BC5 Analysing Language Data: Thinking like a Quantitative Linguist


Generalized additive mixed models (GAMMs) are an extension of the generalized linear mixed model that provides the analyst with a wide range of tools to model nonlinear functional dependencies in two or more dimensions (wiggly regression curves, wiggly regression surfaces and hypersurfaces).

GAMMs, which are implemented in the mgcv package for R by Simon Wood, provide a substantial and non-trivial addition to the toolkit of experimental psychology and experimental linguistics. Optimized smooths make it possible to discover and model nonlinear trends in time series data, ranging from the successive reaction times in simple behavioral experiments and pitch contours to the amplitude of the EEG in response to stimuli and tongue movements as measured by
means of electromagnetic articulography.

Furthermore, GAMMs make it possible to properly model nonlinear interactions between numerical predictors, allowing researchers to gain insight into, for instance, how fixation duration varies as a function of fixation position and lexical frequency.

One important extension with respect to the linear mixed model is the
possibility to relax the linearity assumption for random effects. In the context of the classic linear mixed-effects model, random intercepts combined with random slopes make it possible to calibrate regression lines to the levels of random effect factors (e.g., subjects). The factor smooths in GAMMs provide a non-linear extension, enabling the modeling of nonlinear "random" curves
instead of "random" straight lines.

The course will consist of two lectures and two lab sessions in which participants will receive guided instruction in analysing linguistic and experimental data including data from electromagnetic articulography, pupil dilation in response to reading, EEG data, reaction time data, and data from dialectometry.

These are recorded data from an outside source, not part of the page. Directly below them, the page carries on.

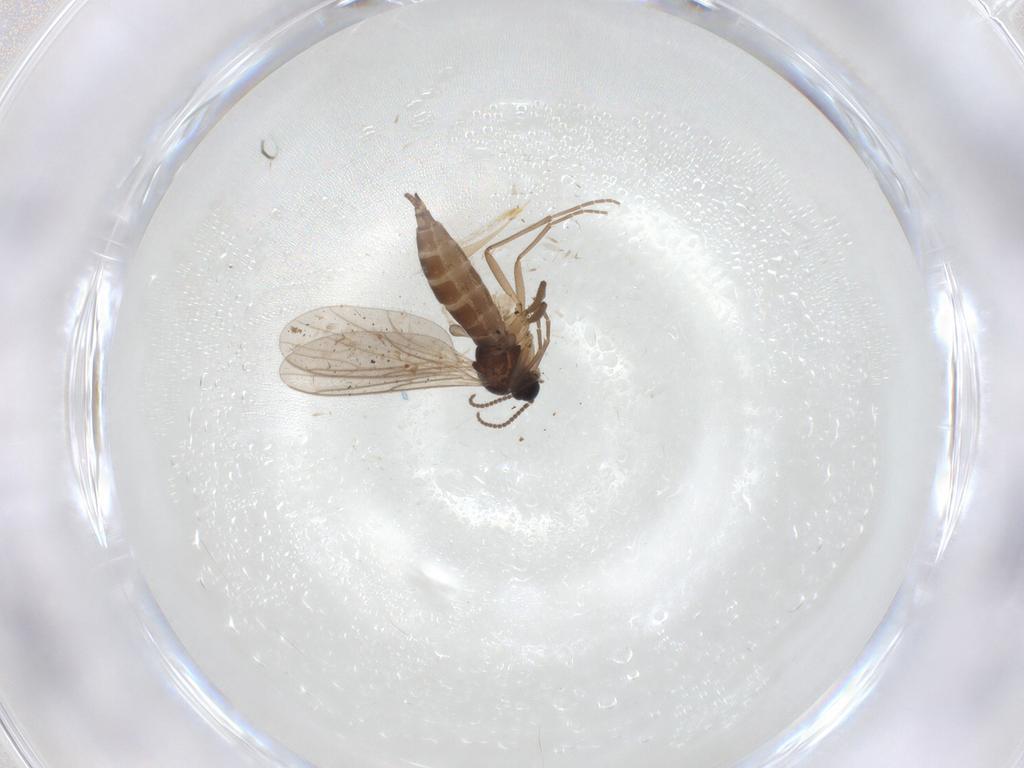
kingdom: Animalia
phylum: Arthropoda
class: Insecta
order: Diptera
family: Sciaridae
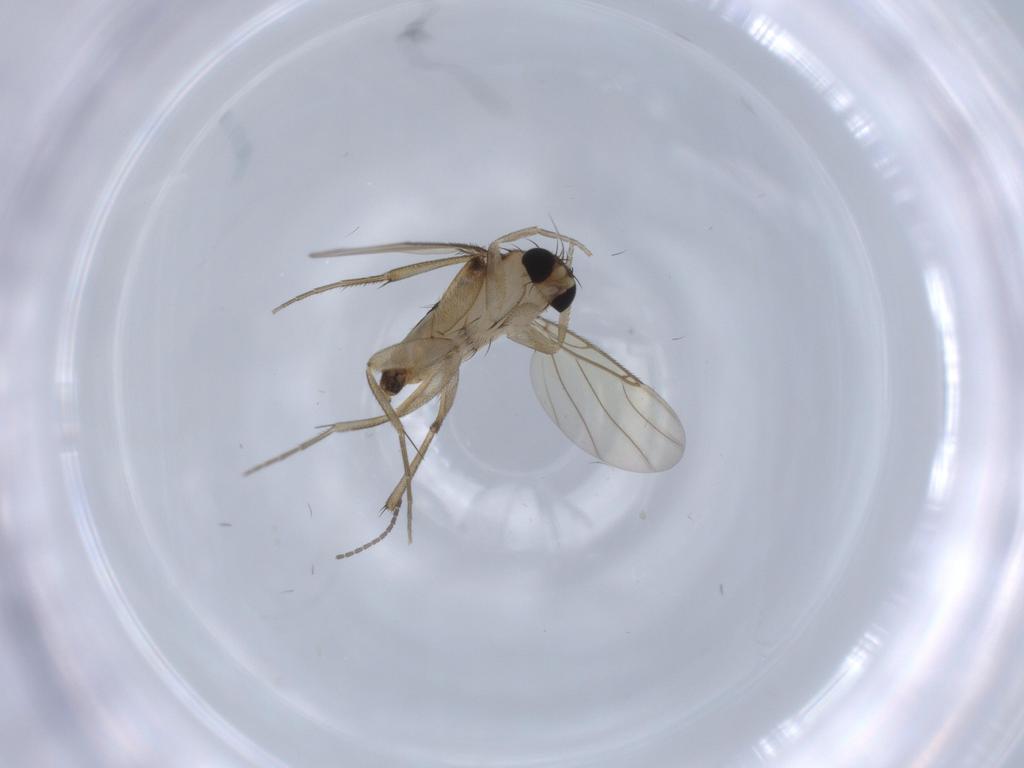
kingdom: Animalia
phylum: Arthropoda
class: Insecta
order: Diptera
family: Phoridae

Gaining experience with the statistical analysis of nonlinear data using GAMs as implemented in the mgcv package for R.


Baayen, R. H. (2013). Multivariate Statistics.  In R. Podesva and D. Sharma, Research Methods in Linguistics. Cambridge, Cambridge University Press, 337-372.


Baayen, R.H., Davidson, D.J. and Bates, D.M. (2008) Mixed-effects modeling with crossed random effects for subjects and items. Journal of Memory and Language 59, 390-412.


Course location

Lecture Room 4

Course requirements

You should bring a laptop to the lab sessions.

Instructor information.

Instructor's name

Harald Baayen


cf. website


Harald Baayen studied general linguistics with Geert Booij in Amsterdam, and obtained his PhD degree in 1989 with a quantitative study on morphological productivity. From 1990 to 1998 he was a researcher at the Max Planck Institute for Psycholinguistics in Nijmegen, The Netherlands. In 1998, upon receiving a career advancement award from the Dutch Science Foundation, he became associate professor at the Radboud University in Nijmegen, thanks to
a Muller chair supported by the Dutch Academy of Sciences.  In 2007 he took up a full professorship at the University of Alberta, Edmonton, Canada. In 2011 he received an Alexander von Humboldt research award from Germany, which brought him to the University of Tübingen, where he is now heading a large research group investigating the role of learning in lexical representation and processing. Harald Baayen has published widely in international journals, including Psychological Review, Language, Journal of Memory and Language, Cognition, PLoS ONE, and the Journal of the Acoustical Society of America. He published a monograph on word frequency distributions with Kluwer, and an introductory textbook on statistical analysis (with R) for the language sciences with Cambridge University Press.